La decisión de Estados Unidos de investigar a más de sesenta economías, incluida Perú, bajo la Sección 301 abre un escenario de reconfiguración comercial que trasciende la mera aplicación de un arancel adicional del 12,5 %. El proceso, centrado en la prohibición de importaciones vinculadas a trabajo forzoso, coloca a las exportaciones peruanas no tradicionales en una posición de vulnerabilidad estructural, dado que Estados Unidos representa el principal mercado de destino para estos productos. La misión enviada por el Ministerio de Comercio Exterior y Turismo busca mitigar el riesgo, pero el alcance global de la investigación introduce variables que difícilmente se resolverán solo con audiencias técnicas.
El primer nivel de impacto recae sobre la competitividad de precio. Un arancel del 12,5 % aplicado de forma selectiva elevaría los costos de entrada de bienes peruanos que ya operan con márgenes ajustados frente a competidores asiáticos. Sectores como el agroexportador, el textil y ciertos componentes metálicos verían reducida su participación en cadenas de suministro estadounidenses que priorizan ahora criterios de trazabilidad laboral. Esta presión no es inmediata; depende de la resolución final de la USTR, pero genera desde ya un efecto de anticipación que puede desplazar pedidos hacia proveedores con marcos regulatorios ya alineados con las exigencias de Washington.

Efectos en la cadena de valor y empleo local
El empleo vinculado a las exportaciones hacia Estados Unidos podría experimentar una contracción gradual si los aranceles se concretan. Las regiones costeras peruanas que concentran la producción de espárragos, paltas y confecciones textiles dependen de volúmenes estables de pedidos. Una pérdida de acceso competitivo no solo reduce divisas, sino que altera la planificación de siembras y contrataciones temporales. Sin embargo, este escenario también puede actuar como catalizador para que las empresas peruanas inviertan en sistemas de verificación de cadena de suministro, elevando estándares laborales internos y mejorando su posición a largo plazo frente a mercados europeos que ya exigen certificaciones similares.
El riesgo de fragmentación de la relación bilateral es real. Perú mantiene con Estados Unidos un acuerdo de libre comercio que ha funcionado como ancla de estabilidad. Una medida unilateral bajo la Sección 301 podría erosionar la confianza institucional construida durante dos décadas y complicar futuras negociaciones en materias como propiedad intelectual o servicios digitales. Al mismo tiempo, la necesidad de responder a la investigación obliga a Lima a acelerar la elaboración de una ley específica contra importaciones vinculadas a trabajo forzoso, un vacío normativo que la propia USTR identificó como punto débil.
Riesgos sistémicos y oportunidades regulatorias
La investigación estadounidense tiene alcance global y abarca tanto a China como a aliados tradicionales. Esta amplitud genera incertidumbre sobre los criterios que finalmente aplicará Washington: si la medida se limita a productos con evidencia directa de trabajo forzoso o si se extiende a sectores enteros por falta de controles adecuados. Para Perú, cuya matriz exportadora es más diversificada que la de economías asiáticas, el peligro radica en una aplicación poco granular que penalice bienes sin conexión probada con la problemática investigada.

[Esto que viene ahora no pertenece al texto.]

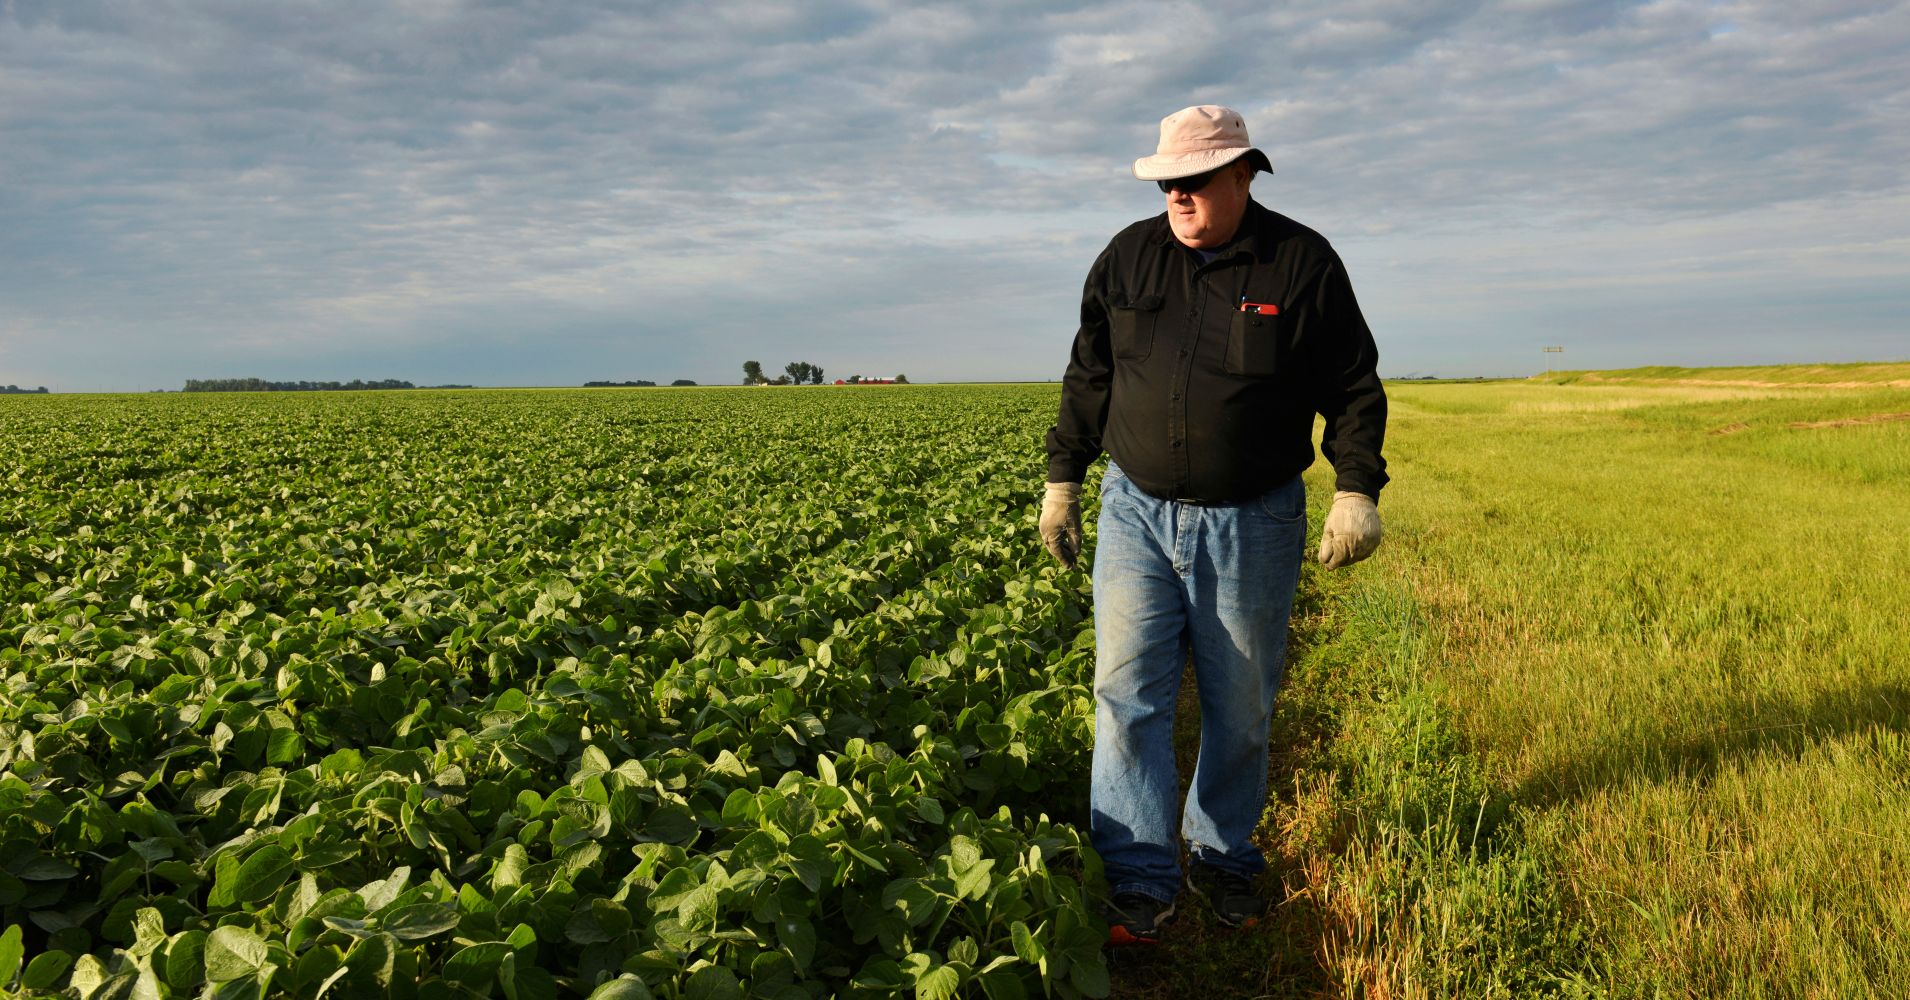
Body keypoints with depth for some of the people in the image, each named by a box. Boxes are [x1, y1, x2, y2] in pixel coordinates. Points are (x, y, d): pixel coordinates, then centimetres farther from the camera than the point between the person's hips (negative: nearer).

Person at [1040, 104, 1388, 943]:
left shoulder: (1304, 263, -4)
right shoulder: (1128, 257, 4)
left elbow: (1353, 388, 0)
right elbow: (1088, 378, 11)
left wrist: (1357, 491, -10)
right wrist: (1062, 479, 10)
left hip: (1254, 525, -1)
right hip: (1139, 511, 2)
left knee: (1241, 708, 10)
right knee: (1128, 692, -6)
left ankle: (1223, 858, 30)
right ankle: (1139, 879, 2)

Desde una perspectiva positiva, el proceso puede acelerar reformas pendientes en el sistema aduanero y laboral peruano. La creación de mecanismos de trazabilidad obligatorios no solo respondería a la presión externa, sino que mejoraría la reputación comercial del país ante otros socios que observan el mismo debate. Empresas que ya cumplen estándares internacionales podrían diferenciarse y capturar cuota de mercado de competidores menos preparados. No obstante, la implementación de tales controles implica costos administrativos y de fiscalización que recaerán inicialmente sobre el sector público y las medianas empresas exportadoras.

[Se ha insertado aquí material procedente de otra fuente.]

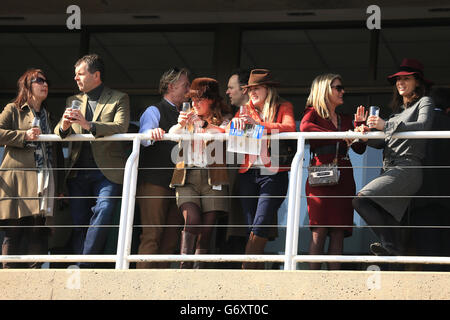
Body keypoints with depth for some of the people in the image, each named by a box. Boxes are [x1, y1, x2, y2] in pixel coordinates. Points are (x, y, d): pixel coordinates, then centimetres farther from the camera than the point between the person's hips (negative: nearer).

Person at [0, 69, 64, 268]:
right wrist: (24, 136, -12)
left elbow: (57, 152, 24)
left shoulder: (48, 116, 25)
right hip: (18, 180, -5)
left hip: (45, 180, 5)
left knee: (39, 229, -5)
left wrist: (59, 185, 16)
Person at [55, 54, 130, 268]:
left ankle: (85, 264, -19)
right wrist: (63, 126, -13)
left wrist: (88, 125, -23)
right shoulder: (73, 101, 20)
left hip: (107, 171, -4)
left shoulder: (119, 99, 6)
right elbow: (58, 135, 13)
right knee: (78, 221, -2)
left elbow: (121, 127, -11)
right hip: (78, 172, 4)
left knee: (103, 212, -21)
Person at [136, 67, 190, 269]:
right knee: (152, 237, -14)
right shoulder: (154, 112, 0)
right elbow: (143, 137, -19)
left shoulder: (182, 116, 23)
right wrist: (152, 134, -40)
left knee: (170, 240, 3)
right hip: (153, 183, -7)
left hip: (175, 184, 7)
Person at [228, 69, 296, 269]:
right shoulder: (247, 110, 16)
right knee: (251, 229, -1)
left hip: (273, 174, -4)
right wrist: (235, 123, -15)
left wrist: (257, 124, -23)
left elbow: (289, 128, -14)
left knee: (260, 228, -16)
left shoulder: (283, 108, 5)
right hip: (248, 174, 4)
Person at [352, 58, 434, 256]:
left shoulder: (424, 102, 7)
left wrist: (387, 126, -19)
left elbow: (424, 126, -14)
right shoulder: (397, 110, 29)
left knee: (362, 200, -24)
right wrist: (367, 135, 1)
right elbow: (383, 143, 23)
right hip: (389, 169, 8)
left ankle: (391, 246, -20)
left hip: (407, 168, -8)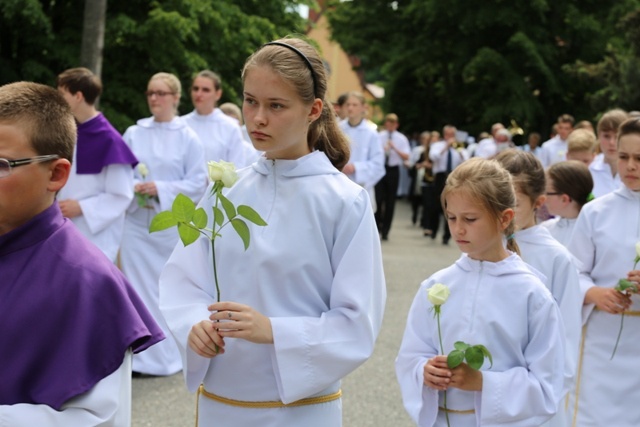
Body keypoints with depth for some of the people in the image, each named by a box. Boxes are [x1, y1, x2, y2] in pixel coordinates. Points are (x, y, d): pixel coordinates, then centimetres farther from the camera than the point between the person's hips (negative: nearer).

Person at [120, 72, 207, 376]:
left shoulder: (187, 138, -1)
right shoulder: (134, 134, 6)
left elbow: (197, 182, -4)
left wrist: (160, 189, -14)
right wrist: (133, 188, -12)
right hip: (136, 222, 2)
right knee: (137, 286, 2)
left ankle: (170, 354, 16)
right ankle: (140, 355, 11)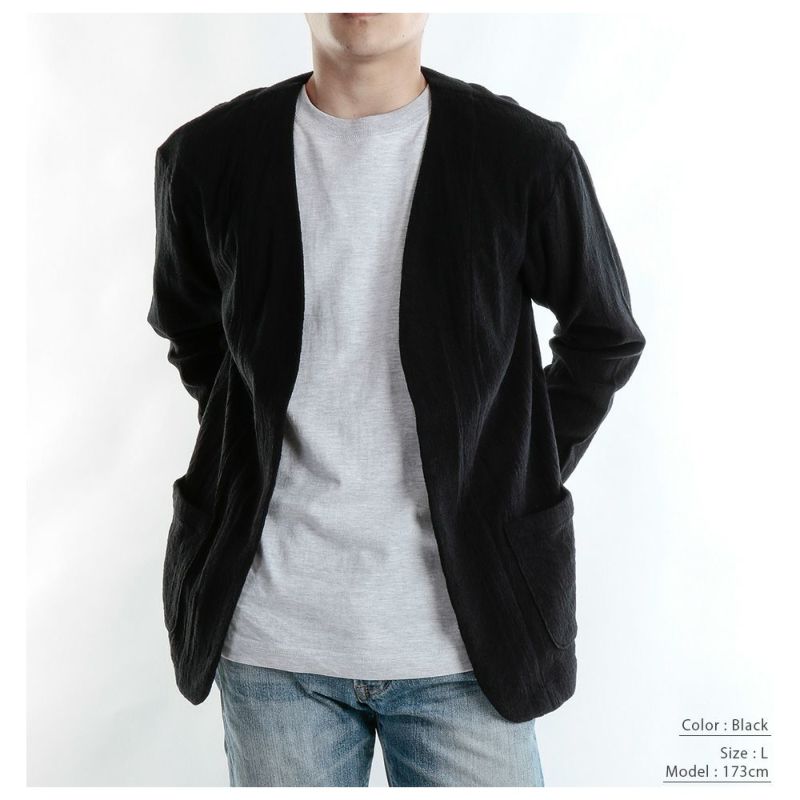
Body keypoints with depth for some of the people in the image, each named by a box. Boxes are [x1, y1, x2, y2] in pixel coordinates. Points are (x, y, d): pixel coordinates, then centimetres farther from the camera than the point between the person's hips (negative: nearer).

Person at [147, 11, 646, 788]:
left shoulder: (525, 159, -6)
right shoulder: (210, 159, -1)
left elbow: (606, 338, 8)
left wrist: (527, 484, 4)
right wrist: (252, 459, 10)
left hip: (461, 636, -1)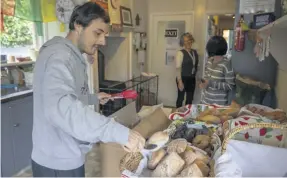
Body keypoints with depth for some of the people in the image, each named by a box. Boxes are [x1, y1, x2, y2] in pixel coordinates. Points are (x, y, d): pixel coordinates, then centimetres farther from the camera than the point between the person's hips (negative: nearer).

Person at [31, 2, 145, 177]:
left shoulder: (72, 56, 11)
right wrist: (119, 132, -44)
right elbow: (60, 108, -41)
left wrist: (93, 98, 12)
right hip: (58, 163, -9)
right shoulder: (59, 55, -23)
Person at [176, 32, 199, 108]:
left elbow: (196, 65, 15)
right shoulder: (180, 53, -12)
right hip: (183, 78, -6)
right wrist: (180, 81, -21)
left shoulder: (195, 52, 8)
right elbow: (178, 68, -17)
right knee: (181, 97, 6)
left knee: (190, 98, 14)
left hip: (192, 79, 6)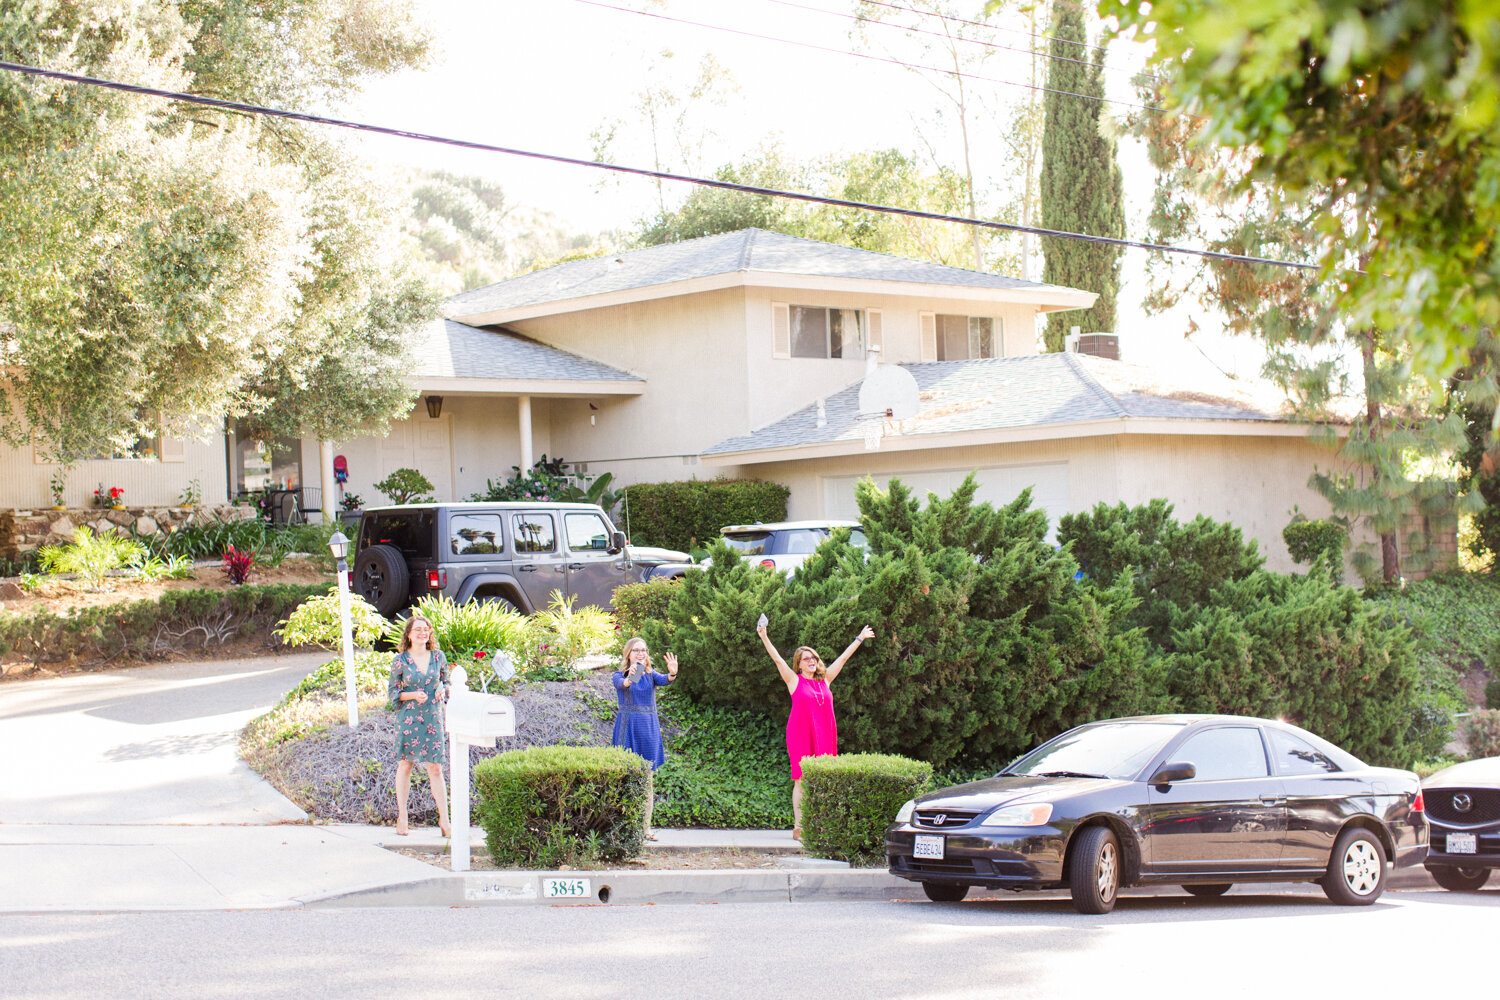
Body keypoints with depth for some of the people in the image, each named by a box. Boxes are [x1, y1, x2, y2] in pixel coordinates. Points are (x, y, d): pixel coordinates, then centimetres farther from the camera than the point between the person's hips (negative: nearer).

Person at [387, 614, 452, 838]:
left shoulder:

Incertidumbres en el resultado final
El desenlace depende de factores que escapan al control peruano: el calendario electoral estadounidense, la evolución de las relaciones con China y la posible ampliación de la lista de productos sujetos a arancel. Una decisión favorable a Perú reduciría la presión inmediata, pero no eliminaría la necesidad de modernizar el marco legal interno. Una resolución desfavorable, en cambio, podría desencadenar un efecto dominó sobre otros destinos de exportación que adopten criterios similares de debida diligencia laboral.

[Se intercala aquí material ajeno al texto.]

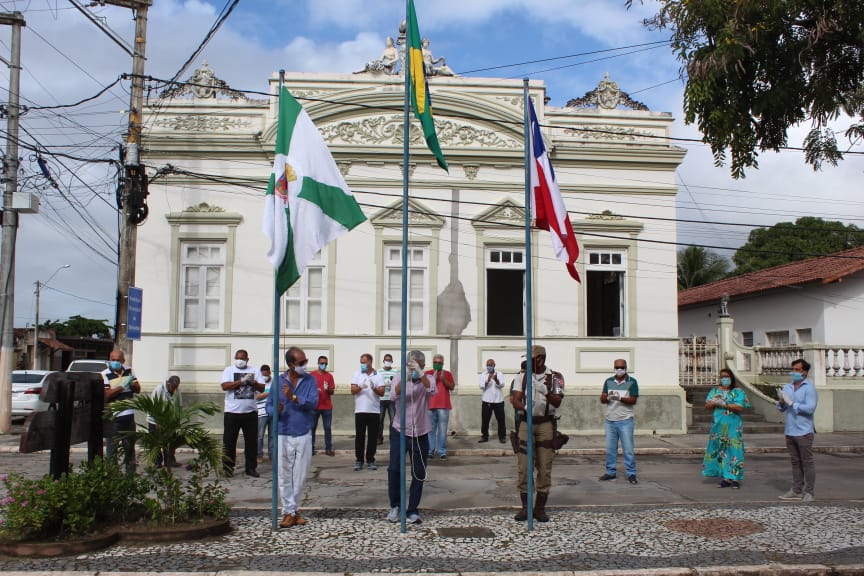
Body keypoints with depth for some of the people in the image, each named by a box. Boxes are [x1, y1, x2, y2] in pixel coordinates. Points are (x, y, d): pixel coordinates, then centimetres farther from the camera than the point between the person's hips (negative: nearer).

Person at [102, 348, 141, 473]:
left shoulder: (129, 371, 9)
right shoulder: (105, 375, -7)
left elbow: (138, 389, 11)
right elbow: (106, 395, -16)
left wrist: (132, 384, -9)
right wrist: (122, 386, -22)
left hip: (129, 416, 5)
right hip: (112, 418, -5)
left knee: (130, 446, 14)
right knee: (112, 447, -1)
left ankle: (131, 472, 24)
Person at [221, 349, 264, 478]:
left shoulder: (254, 370, 9)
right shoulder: (229, 370, 3)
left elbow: (262, 388, 5)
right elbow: (225, 386, -12)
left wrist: (253, 382, -14)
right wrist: (242, 381, -18)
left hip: (251, 411, 2)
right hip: (232, 412, -2)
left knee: (252, 441, 6)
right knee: (229, 441, 2)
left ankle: (251, 467, 15)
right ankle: (227, 468, 11)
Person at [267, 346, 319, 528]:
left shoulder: (310, 380, 1)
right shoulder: (278, 381, 1)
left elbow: (313, 403, -12)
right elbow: (269, 405, 1)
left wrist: (294, 397, -24)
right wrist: (276, 410, -20)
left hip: (304, 435, 1)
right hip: (283, 435, -1)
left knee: (300, 476, 7)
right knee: (285, 476, 2)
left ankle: (290, 509, 21)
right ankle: (289, 512, 12)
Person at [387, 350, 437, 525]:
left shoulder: (428, 378, -1)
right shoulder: (399, 378, -2)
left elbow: (432, 391, -24)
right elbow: (393, 396, -21)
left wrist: (420, 374, -38)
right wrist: (405, 378, -36)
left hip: (420, 433, 1)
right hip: (399, 431, 0)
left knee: (419, 474, 4)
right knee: (394, 469, -4)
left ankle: (412, 511, 15)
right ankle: (395, 506, 15)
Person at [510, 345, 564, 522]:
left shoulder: (555, 377, 4)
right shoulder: (522, 376, 8)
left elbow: (557, 402, -6)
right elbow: (515, 400, -1)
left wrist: (546, 392, -25)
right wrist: (524, 407, -23)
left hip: (546, 424, -1)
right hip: (526, 423, 1)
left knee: (545, 467, 1)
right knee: (524, 467, 0)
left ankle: (540, 508, 9)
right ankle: (525, 507, 9)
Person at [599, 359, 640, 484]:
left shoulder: (632, 382, 0)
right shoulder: (608, 381, 9)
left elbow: (633, 400, -9)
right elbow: (602, 400, 5)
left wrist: (620, 398, -24)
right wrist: (607, 397, -18)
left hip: (625, 421, -4)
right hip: (610, 420, 4)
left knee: (628, 449, -3)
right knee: (610, 448, 8)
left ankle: (631, 474, 4)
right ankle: (611, 472, 18)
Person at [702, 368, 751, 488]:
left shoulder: (738, 392, 2)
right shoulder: (714, 391, 13)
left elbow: (740, 408, -11)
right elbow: (707, 407, 8)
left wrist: (724, 404, -16)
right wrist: (713, 402, -13)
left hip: (733, 427, -4)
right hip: (718, 426, 4)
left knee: (733, 450, -6)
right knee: (720, 450, 3)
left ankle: (735, 478, -3)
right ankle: (725, 477, 9)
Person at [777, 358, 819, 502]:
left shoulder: (809, 388, -7)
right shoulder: (787, 387, 12)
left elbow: (810, 408, -18)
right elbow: (781, 409, 13)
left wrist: (791, 403, -17)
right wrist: (781, 401, -8)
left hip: (804, 431, -6)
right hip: (790, 431, 6)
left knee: (807, 462, 0)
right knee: (795, 462, 11)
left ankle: (810, 492, 6)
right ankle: (796, 491, 16)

En términos de política comercial, la situación subraya la importancia de diversificar mercados más allá de Estados Unidos. Sin embargo, la diversificación requiere tiempo y acuerdos que no están garantizados. Mientras tanto, la delegación peruana en Washington enfrenta el desafío de presentar evidencia concreta de avances regulatorios sin comprometer la posición negociadora del país en otros frentes. El equilibrio entre defensa de intereses inmediatos y preparación para un entorno comercial más exigente en materia de derechos laborales define el margen de maniobra disponible en los próximos meses.